● **Collected data**
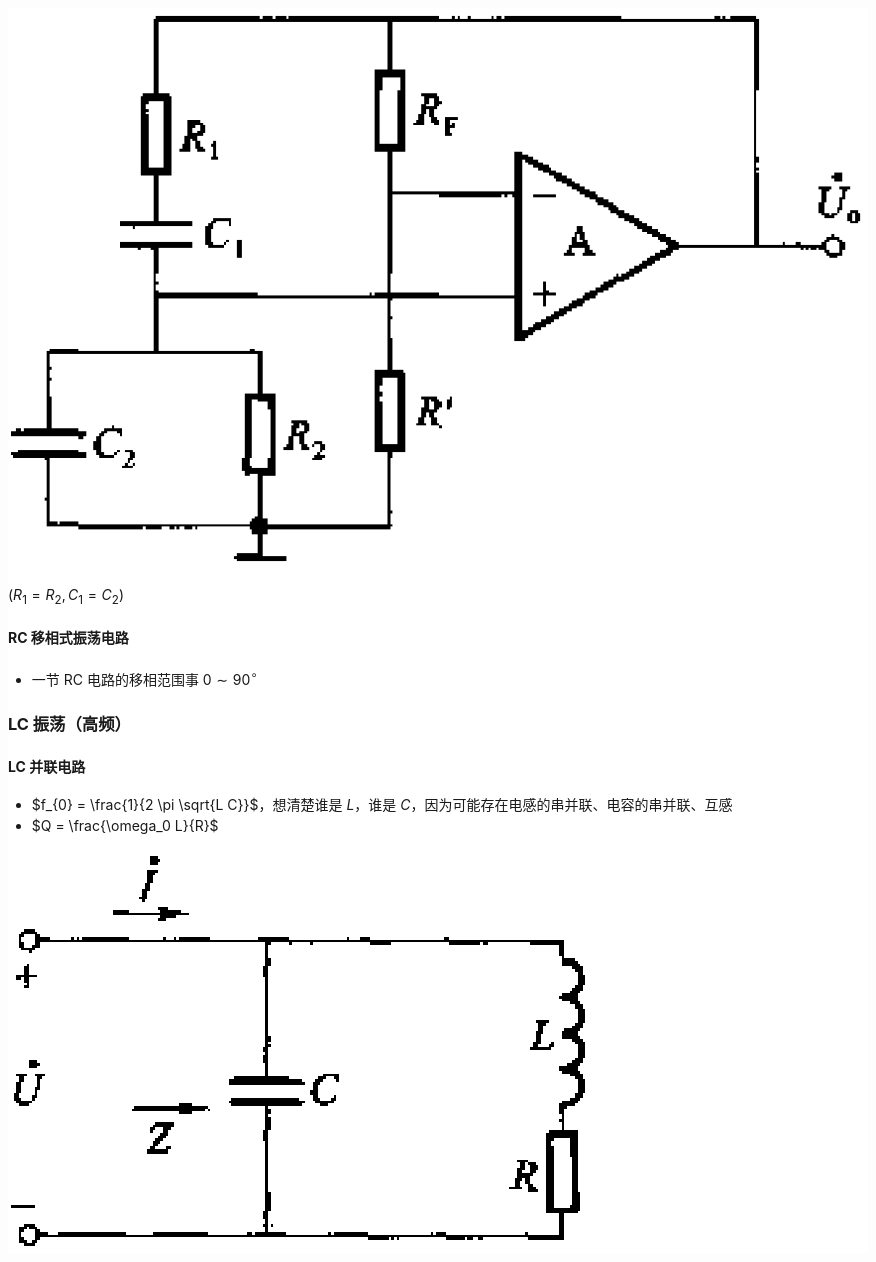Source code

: ![文氏电桥](./figs/文氏电桥.png)

$(R_1 = R_2, C_1 = C_2)$

#### RC 移相式振荡电路

- 一节 RC 电路的移相范围事 $0 \sim 90 ^{\circ}$

### LC 振荡（高频）

#### LC 并联电路

- $f_{0} = \frac{1}{2 \pi \sqrt{L C}}$，想清楚谁是 $L$，谁是 $C$，因为可能存在电感的串并联、电容的串并联、互感
- $Q = \frac{\omega_0 L}{R}$

![LC并联电路](./figs/LC并联电路.png)
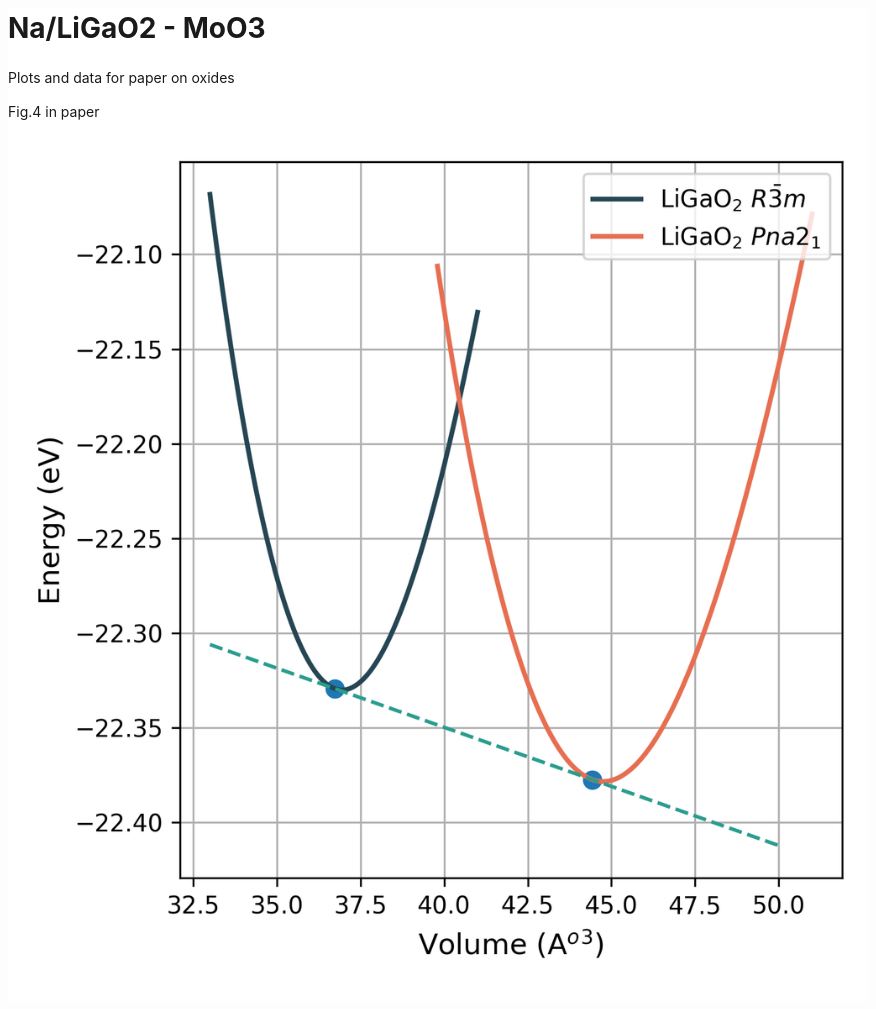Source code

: #  Na/LiGaO2  -  MoO3

Plots and data for paper on oxides


Fig.4 in paper
<p align="center">
  <img width="100%" height="auto" src="/nagao3/E-P-Ligao2.png">
</p>
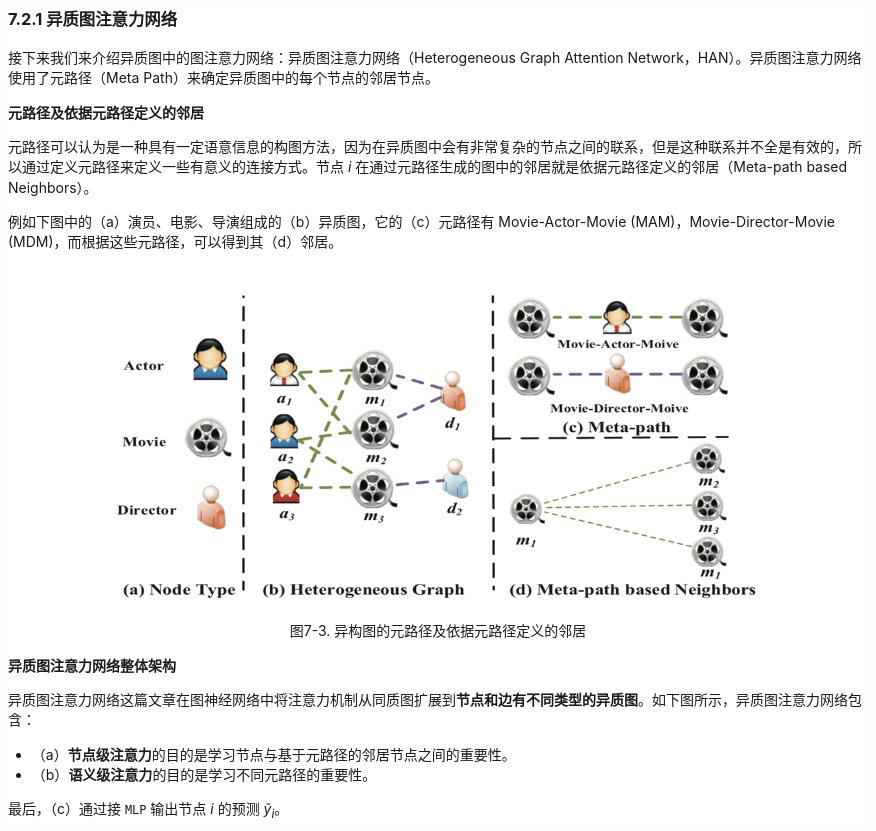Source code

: ### 7.2.1 异质图注意力网络
接下来我们来介绍异质图中的图注意力网络：异质图注意力网络（Heterogeneous Graph Attention Network，HAN）。异质图注意力网络使用了元路径（Meta Path）来确定异质图中的每个节点的邻居节点。

**元路径及依据元路径定义的邻居**

元路径可以认为是一种具有一定语意信息的构图方法，因为在异质图中会有非常复杂的节点之间的联系，但是这种联系并不全是有效的，所以通过定义元路径来定义一些有意义的连接方式。节点 $i$ 在通过元路径生成的图中的邻居就是依据元路径定义的邻居（Meta-path based Neighbors）。

例如下图中的（a）演员、电影、导演组成的（b）异质图，它的（c）元路径有 Movie-Actor-Movie (MAM)，Movie-Director-Movie (MDM)，而根据这些元路径，可以得到其（d）邻居。

<center>
    <img src="../../figures/07图注意力网络/7_h_graph.png" width=700> 
    <br>
    <div>图7-3. 异构图的元路径及依据元路径定义的邻居</div>
</center>

**异质图注意力网络整体架构**

异质图注意力网络这篇文章在图神经网络中将注意力机制从同质图扩展到**节点和边有不同类型的异质图**。如下图所示，异质图注意力网络包含：
- （a）**节点级注意力**的目的是学习节点与基于元路径的邻居节点之间的重要性。
- （b）**语义级注意力**的目的是学习不同元路径的重要性。

最后，（c）通过接 `MLP` 输出节点 $i$ 的预测 $\tilde{y}_i$。

<center>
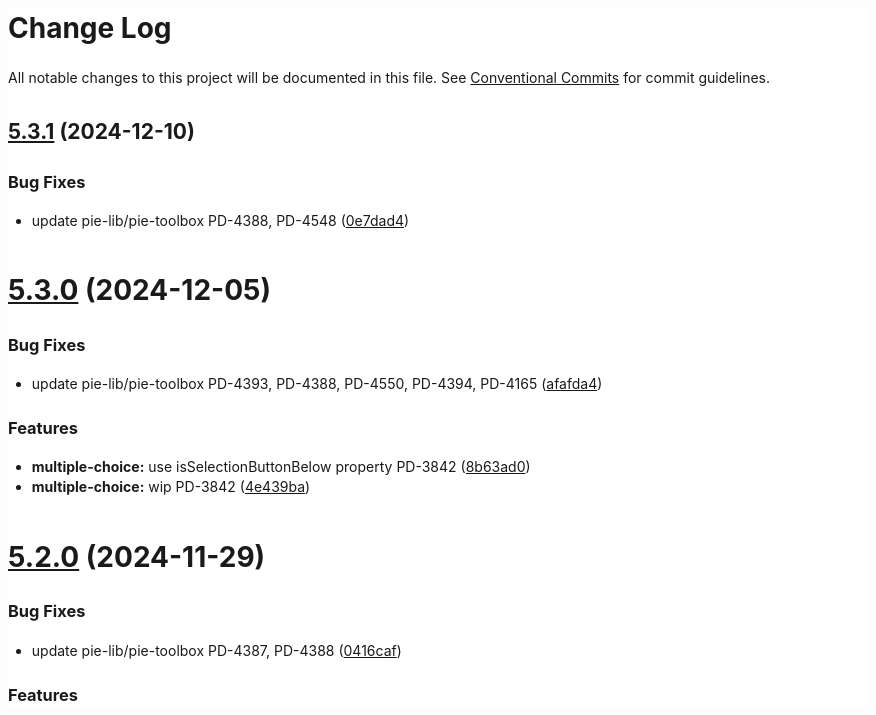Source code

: # Change Log

All notable changes to this project will be documented in this file.
See [Conventional Commits](https://conventionalcommits.org) for commit guidelines.

## [5.3.1](https://github.com/pie-framework/pie-elements/compare/@pie-element/multiple-choice-controller@5.3.0...@pie-element/multiple-choice-controller@5.3.1) (2024-12-10)


### Bug Fixes

* update pie-lib/pie-toolbox PD-4388, PD-4548 ([0e7dad4](https://github.com/pie-framework/pie-elements/commit/0e7dad48f541e7c5c10212e58c6ae846c60be93c))





# [5.3.0](https://github.com/pie-framework/pie-elements/compare/@pie-element/multiple-choice-controller@5.2.0...@pie-element/multiple-choice-controller@5.3.0) (2024-12-05)


### Bug Fixes

* update pie-lib/pie-toolbox PD-4393, PD-4388, PD-4550, PD-4394, PD-4165 ([afafda4](https://github.com/pie-framework/pie-elements/commit/afafda4a504ecae6e4c85a45817b7f73a4b81244))


### Features

* **multiple-choice:** use isSelectionButtonBelow property PD-3842 ([8b63ad0](https://github.com/pie-framework/pie-elements/commit/8b63ad0b300a8b8540aab87c4aa352b939fad7e5))
* **multiple-choice:** wip PD-3842 ([4e439ba](https://github.com/pie-framework/pie-elements/commit/4e439ba5272516801305dacc7fc038fe67f6ff3d))





# [5.2.0](https://github.com/pie-framework/pie-elements/compare/@pie-element/multiple-choice-controller@5.1.2...@pie-element/multiple-choice-controller@5.2.0) (2024-11-29)


### Bug Fixes

* update pie-lib/pie-toolbox PD-4387, PD-4388 ([0416caf](https://github.com/pie-framework/pie-elements/commit/0416caf1188a62367a893c1e2bcfd138303c1d6d))


### Features
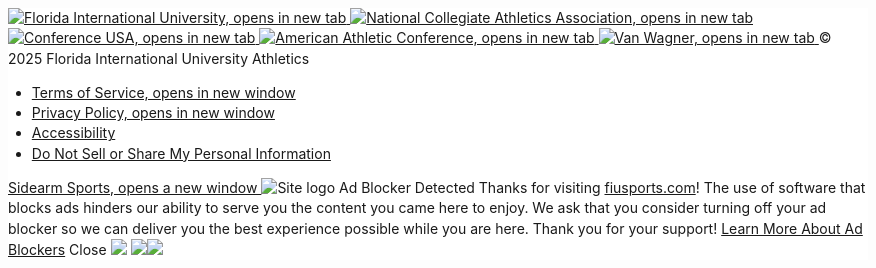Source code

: [ ![Florida International University, opens in new tab](https://dxbhsrqyrr690.cloudfront.net/sidearm.nextgen.sites/fiu.sidearmsports.com/images/responsive_2024/footer_logo_edu.svg) ](https://www.fiu.edu/) [ ![National Collegiate Athletics Association, opens in new tab](https://dxbhsrqyrr690.cloudfront.net/sidearm.nextgen.sites/fiu.sidearmsports.com/images/responsive_2024/footer_logo_conf_ncaa.png) ](https://www.ncaa.org/) [ ![Conference USA, opens in new tab](https://dxbhsrqyrr690.cloudfront.net/sidearm.nextgen.sites/fiu.sidearmsports.com/images/responsive_2024/logo_footer_conf_cusa.svg) ](http://conferenceusa.com/) [ ![American Athletic Conference, opens in new tab](https://dxbhsrqyrr690.cloudfront.net/sidearm.nextgen.sites/fiu.sidearmsports.com/images/responsive_2024/footer_logo_conf_american.svg) ](https://theamerican.org/) [ ![Van Wagner, opens in new tab](https://dxbhsrqyrr690.cloudfront.net/sidearm.nextgen.sites/fiu.sidearmsports.com/images/responsive_2024/footer_logo_van-wagner.svg) ](http://www.vanwagner.com/)
© 2025 Florida International University Athletics
  * [Terms of Service, opens in new window](http://sidearmsports.com/terms-of-service)
  * [Privacy Policy, opens in new window](http://sidearmsports.com/privacypolicy)
  * [Accessibility](https://sidearmsports.com/accessibility-statement)
  * [Do Not Sell or Share My Personal Information](https://fiusports.com/sports/womens-golf/schedule)


[ Sidearm Sports, opens a new window ](https://www.sidearmsports.com)
![Site logo](https://fiusports.com/images/logos/site/site.png?width=48)
Ad Blocker Detected
Thanks for visiting [fiusports.com](https://fiusports.com/sports/womens-golf/schedule)!
The use of software that blocks ads hinders our ability to serve you the content you came here to enjoy.
We ask that you consider turning off your ad blocker so we can deliver you the best experience possible while you are here.
Thank you for your support!
[Learn More About Ad Blockers](http://www.sidearmsports.com/blockers)
Close
![](https://adservice.google.com/ddm/fls/z/dc_pre=CMebvo3boI0DFQWmWgUdSE0XEw;src=8031022;type=count0;cat=sitev0;dc_lat=;dc_rdid=;tag_for_child_directed_treatment=;ord=1;num=7431932358553.054)
![](https://insight.adsrvr.org/track/conv/?adv=3xwb5d7&ct=0:6dpl0mk&fmt=3)![](https://adservice.google.com/ddm/fls/z/dc_pre=CLPqv43boI0DFUasWgUdaaMlQw;src=8031022;type=counter;cat=sitev0;dc_lat=;dc_rdid=;tag_for_child_directed_treatment=;ord=1;num=1217865478972.5818)
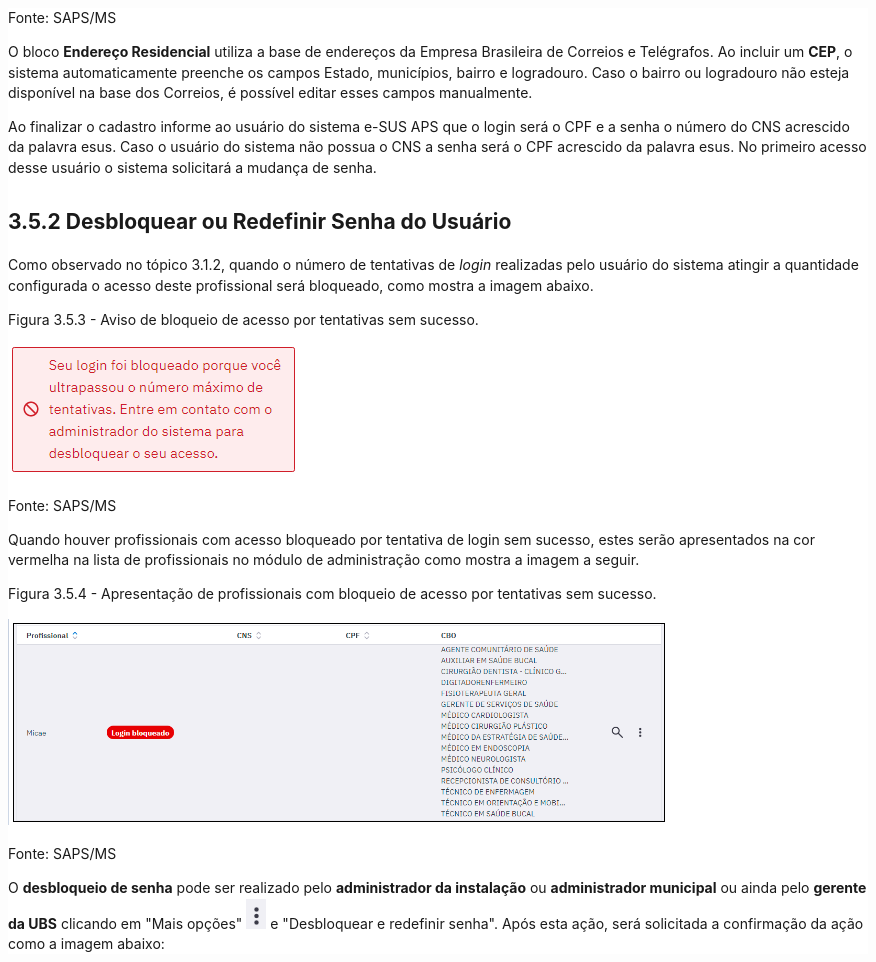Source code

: Fonte: SAPS/MS

O bloco **Endereço Residencial** utiliza a base de endereços da Empresa Brasileira de Correios e Telégrafos. Ao incluir um **CEP**, o sistema automaticamente preenche os campos Estado, municípios, bairro e logradouro. Caso o bairro ou logradouro não esteja disponível na base dos Correios, é possível editar esses campos manualmente.

Ao finalizar o cadastro informe ao usuário do sistema e-SUS APS que o login será o CPF e a senha o número do CNS acrescido da palavra esus. Caso o usuário do sistema não possua o CNS a senha será o CPF acrescido da palavra esus. No primeiro acesso desse usuário o sistema solicitará a mudança de senha.

## 3.5.2 Desbloquear ou Redefinir Senha do Usuário

Como observado no tópico 3.1.2, quando o número de tentativas de *login* realizadas pelo usuário do sistema atingir a quantidade configurada o acesso deste profissional será bloqueado, como mostra a imagem abaixo.

Figura 3.5.3 - Aviso de bloqueio de acesso por tentativas sem sucesso.

![](media/pec_image143.png)

Fonte: SAPS/MS

Quando houver profissionais com acesso bloqueado por tentativa de login sem sucesso, estes serão apresentados na cor vermelha na lista de profissionais no módulo de administração como mostra a imagem a seguir.

Figura 3.5.4 - Apresentação de profissionais com bloqueio de acesso por tentativas sem sucesso.

![](media/pec_image144.png)

Fonte: SAPS/MS

O **desbloqueio de senha** pode ser realizado pelo **administrador da instalação** ou **administrador municipal** ou ainda pelo **gerente da UBS** clicando em "Mais opções" ![](media/pec_image145.png) e "Desbloquear e redefinir senha". Após esta ação, será solicitada a confirmação da ação como a imagem abaixo:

● **INSTRUCTIONS FOR THE TASK**
Above are the records; copy from them only the lines starting at the one containing "Ad Blocker Detected" and ending at the one containing "O bloco **Endereço", exactly and without pictures.

● **TASK RESULT**
Ad Blocker Detected
Thanks for visiting [fiusports.com](https://fiusports.com/sports/womens-golf/schedule)!
The use of software that blocks ads hinders our ability to serve you the content you came here to enjoy.
We ask that you consider turning off your ad blocker so we can deliver you the best experience possible while you are here.
Thank you for your support!
[Learn More About Ad Blockers](http://www.sidearmsports.com/blockers)
Close
![](https://adservice.google.com/ddm/fls/z/dc_pre=CMebvo3boI0DFQWmWgUdSE0XEw;src=8031022;type=count0;cat=sitev0;dc_lat=;dc_rdid=;tag_for_child_directed_treatment=;ord=1;num=7431932358553.054)
![](https://insight.adsrvr.org/track/conv/?adv=3xwb5d7&ct=0:6dpl0mk&fmt=3)![](https://adservice.google.com/ddm/fls/z/dc_pre=CLPqv43boI0DFUasWgUdaaMlQw;src=8031022;type=counter;cat=sitev0;dc_lat=;dc_rdid=;tag_for_child_directed_treatment=;ord=1;num=1217865478972.5818)
Source code

: Fonte: SAPS/MS

O bloco **Endereço Residencial** utiliza a base de endereços da Empresa Brasileira de Correios e Telégrafos. Ao incluir um **CEP**, o sistema automaticamente preenche os campos Estado, municípios, bairro e logradouro. Caso o bairro ou logradouro não esteja disponível na base dos Correios, é possível editar esses campos manualmente.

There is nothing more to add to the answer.